**Problem to work on**
Repeat exactly, and only, the lines of the material below from the one that contains "left_click_drag(900, 171, 679, 180)" through its final line.

**Data excerpt**
————————
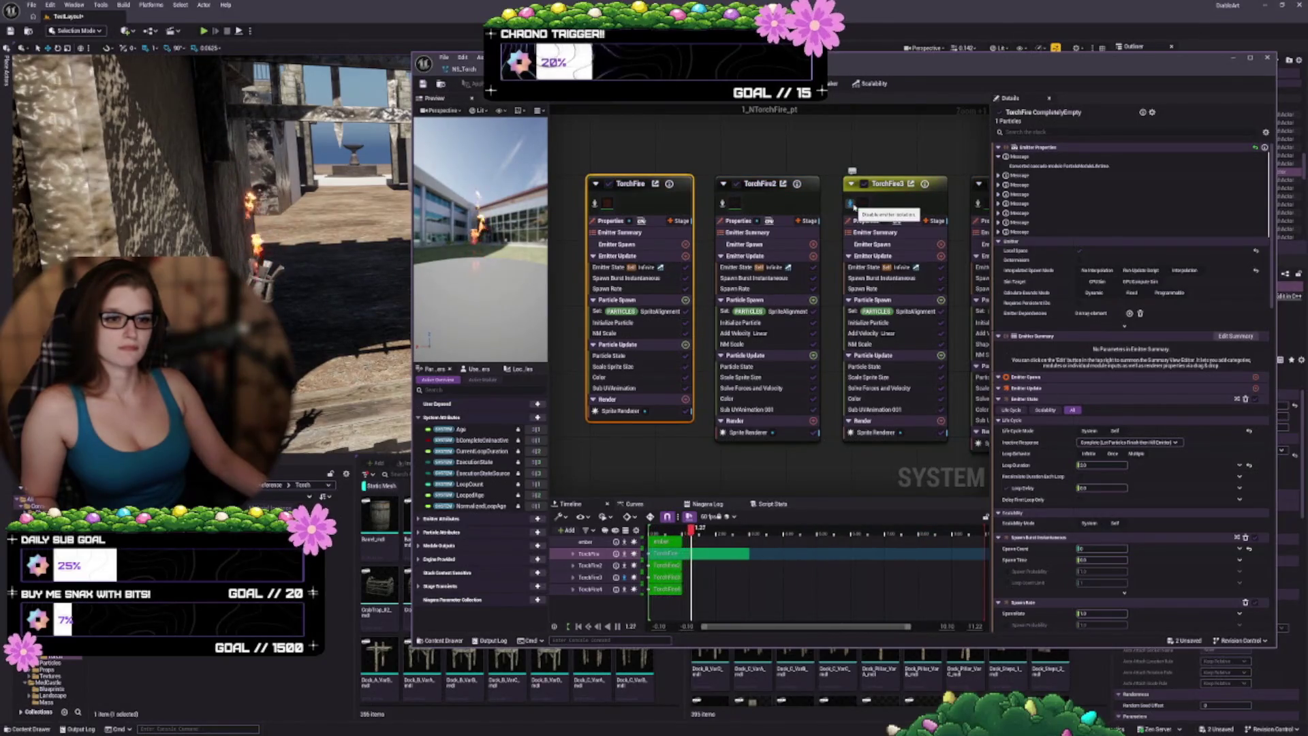
left_click(851, 204)
left_click_drag(900, 171, 679, 180)
left_click(755, 213)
————————
**Solution to this exercise**
left_click_drag(900, 171, 679, 180)
left_click(755, 213)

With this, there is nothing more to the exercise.